Trump’ın Faiz İndirimi Çağrıları
Trump, son dönemde Fed’e faiz indirimi yapması için baskı yapmaya devam ediyor. Ancak Powell, bu çağrılara net bir yanıt verdi:
“Trump’ın açıklamaları bizim iş yapma şeklimizi etkilemiyor. Biz riskleri takip ederek görevlerimizi yerine getirmeye devam edeceğiz.”
Bu duruş, Fed’in bağımsızlığına vurgu yaparken, siyasi baskılara rağmen veri odaklı bir yaklaşımı sürdüreceğini gösteriyor. Yatırımcılar için bu, Fed’in kısa vadede faiz indirimine gitme olasılığının düşük olduğunu işaret ediyor.
FED'in Faiz Kararı Sonraısnda Piyasaların Tepkileri
ABD Merkez Bankası FED'in faiz kararı ve sonrasında Powell'ı açıklamaları ile beraber piyasalarda da bir dalgalanma yaşanıyor. Ons altınfiyatı yüzde 2'nin üzerinde değer kaybetti. Bu sabah düşüşünü sürdüren ons altının aksine bitcoin ve kripto paralarda ise yukarı yönlü hareketler yaşanıyor. Bugün bitcoinde 100 bin dolar sviyesi zorlanabilir gibi duruyor. Yurt ışı piyasalara baktığımızda borsaların genel reaksiyonunun pozitif olduğunu söyleyebiliriz.
Borsa İstabul tarafında da bugün yukarı yönlü bir açılış beklenebilir. Ancaktemkinli olmakta fayda var. BIST100 endeksinin 9 bin puan altına kayması ve kalıcı olması halinde düşüşlerin ön plana çıktığı bir piyasa ile de karşılaşabiliriz.
Fed’in Geçmiş Kararları ve Enflasyonun Seyri
Fed, 2024’te enflasyondaki düşüşü desteklemek için faiz indirimlerine başlamıştı. Eylül 2024’te 50 baz puanlık bir indirimle başlayan süreç, Kasım ve Aralık aylarında 25’er baz puanlık indirimlerle devam etmişti. Ancak Ocak 2025’te indirimlere ara veren Fed, Mart ve Mayıs toplantılarında da faizleri sabit tuttu. Bu, Fed’in enflasyon ve işsizlik risklerini dengelemek için daha fazla veri beklediğini gösteriyor.
ABD’de enflasyon, Haziran 2022’de yıllık bazda yüzde 9 ile son 40 yılın zirvesini görmüştü. Mart 2025 itibarıyla yüzde 2,4’e gerileyen enflasyon, hâlâ Fed’in hedefinin üzerinde. Bu durum, Fed’in faiz indirimlerine temkinli yaklaşmasının temel nedenlerinden biri.

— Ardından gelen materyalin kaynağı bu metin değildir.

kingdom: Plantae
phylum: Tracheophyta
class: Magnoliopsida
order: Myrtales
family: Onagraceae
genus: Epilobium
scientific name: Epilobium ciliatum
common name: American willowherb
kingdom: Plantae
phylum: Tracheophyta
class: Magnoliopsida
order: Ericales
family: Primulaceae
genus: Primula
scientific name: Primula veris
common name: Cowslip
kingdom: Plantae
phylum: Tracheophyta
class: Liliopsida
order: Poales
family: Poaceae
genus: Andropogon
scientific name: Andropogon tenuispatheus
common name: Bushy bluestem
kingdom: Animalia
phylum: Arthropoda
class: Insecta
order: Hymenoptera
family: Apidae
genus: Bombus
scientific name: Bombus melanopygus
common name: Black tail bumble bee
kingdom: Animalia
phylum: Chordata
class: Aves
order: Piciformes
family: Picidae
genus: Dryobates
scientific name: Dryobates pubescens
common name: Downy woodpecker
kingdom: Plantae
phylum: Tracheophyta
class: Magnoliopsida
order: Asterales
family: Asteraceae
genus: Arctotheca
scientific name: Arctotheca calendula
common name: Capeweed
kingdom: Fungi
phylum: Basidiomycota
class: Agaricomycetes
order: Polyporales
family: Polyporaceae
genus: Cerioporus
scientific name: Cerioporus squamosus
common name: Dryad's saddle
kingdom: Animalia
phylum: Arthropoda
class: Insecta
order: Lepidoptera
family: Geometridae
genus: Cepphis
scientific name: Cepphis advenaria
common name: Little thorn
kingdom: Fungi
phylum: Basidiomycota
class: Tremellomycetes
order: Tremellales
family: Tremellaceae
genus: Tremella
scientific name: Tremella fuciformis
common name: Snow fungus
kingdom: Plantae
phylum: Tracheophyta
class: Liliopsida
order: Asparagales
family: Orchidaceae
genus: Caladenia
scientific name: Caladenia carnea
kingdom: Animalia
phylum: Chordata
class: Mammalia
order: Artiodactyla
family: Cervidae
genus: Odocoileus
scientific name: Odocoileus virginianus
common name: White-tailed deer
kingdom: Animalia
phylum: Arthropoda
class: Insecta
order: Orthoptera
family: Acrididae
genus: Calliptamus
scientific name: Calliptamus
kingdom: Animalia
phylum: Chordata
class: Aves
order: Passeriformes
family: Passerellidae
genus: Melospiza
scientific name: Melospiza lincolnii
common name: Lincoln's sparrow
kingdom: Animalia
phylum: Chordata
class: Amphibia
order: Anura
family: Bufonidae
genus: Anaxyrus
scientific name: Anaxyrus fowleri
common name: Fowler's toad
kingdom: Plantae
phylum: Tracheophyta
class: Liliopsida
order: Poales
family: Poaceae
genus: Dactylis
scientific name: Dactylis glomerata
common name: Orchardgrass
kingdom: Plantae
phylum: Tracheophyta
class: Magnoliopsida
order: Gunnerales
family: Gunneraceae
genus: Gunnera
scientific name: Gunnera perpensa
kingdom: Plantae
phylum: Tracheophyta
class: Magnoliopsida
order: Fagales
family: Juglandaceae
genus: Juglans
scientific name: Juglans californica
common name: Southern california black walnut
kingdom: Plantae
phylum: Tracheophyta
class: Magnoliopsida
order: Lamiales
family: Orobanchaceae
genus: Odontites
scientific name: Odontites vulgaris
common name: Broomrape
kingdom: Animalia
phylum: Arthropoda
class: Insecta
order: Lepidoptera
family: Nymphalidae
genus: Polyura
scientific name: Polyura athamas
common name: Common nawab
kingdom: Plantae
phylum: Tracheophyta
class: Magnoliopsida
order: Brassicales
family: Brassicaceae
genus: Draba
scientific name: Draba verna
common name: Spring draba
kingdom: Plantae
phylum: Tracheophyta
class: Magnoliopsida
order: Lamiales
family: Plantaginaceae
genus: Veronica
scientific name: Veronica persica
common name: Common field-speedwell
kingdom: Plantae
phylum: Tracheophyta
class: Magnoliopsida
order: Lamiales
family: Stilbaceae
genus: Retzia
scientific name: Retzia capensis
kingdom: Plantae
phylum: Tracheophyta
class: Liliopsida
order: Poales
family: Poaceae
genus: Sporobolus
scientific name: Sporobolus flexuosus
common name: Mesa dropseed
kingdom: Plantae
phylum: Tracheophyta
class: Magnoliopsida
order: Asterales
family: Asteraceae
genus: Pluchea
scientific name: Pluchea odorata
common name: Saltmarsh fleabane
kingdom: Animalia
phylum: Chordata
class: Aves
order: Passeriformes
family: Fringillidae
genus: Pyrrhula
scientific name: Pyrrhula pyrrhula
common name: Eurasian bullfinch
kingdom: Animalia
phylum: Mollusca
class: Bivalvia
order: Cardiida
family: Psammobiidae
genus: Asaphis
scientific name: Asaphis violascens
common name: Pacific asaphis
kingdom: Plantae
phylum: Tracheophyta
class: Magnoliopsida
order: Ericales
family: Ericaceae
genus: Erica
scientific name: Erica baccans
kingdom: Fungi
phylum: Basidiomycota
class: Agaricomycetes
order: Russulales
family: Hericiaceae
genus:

Sonuç: Bekle ve Gör Politikası Devam Ediyor
Fed’in Mayıs 2025 toplantısında aldığı faiz kararları, ekonomik belirsizliklerin ve tarife politikalarının gölgesinde temkinli bir yaklaşımı yansıtıyor. Powell’ın açıklamaları, Fed’in veri odaklı bir strateji izlemeye devam edeceğini ve siyasi baskılara boyun eğmeyeceğini gösteriyor. Yatırımcılar için bu, piyasalardaki volatiliteye karşı hazırlıklı olmayı ve uzun vadeli stratejilere odaklanmayı gerektiriyor.
Ekonomik büyümedeki yavaşlama riski, enflasyonist baskılar ve tarife politikalarının olası etkileri, önümüzdeki aylarda piyasaların ana gündem maddeleri olacak. Bu nedenle, yatırımcıların hem makroekonomik verileri hem de Fed’in açıklamalarını yakından takip etmesi kritik önem taşıyor.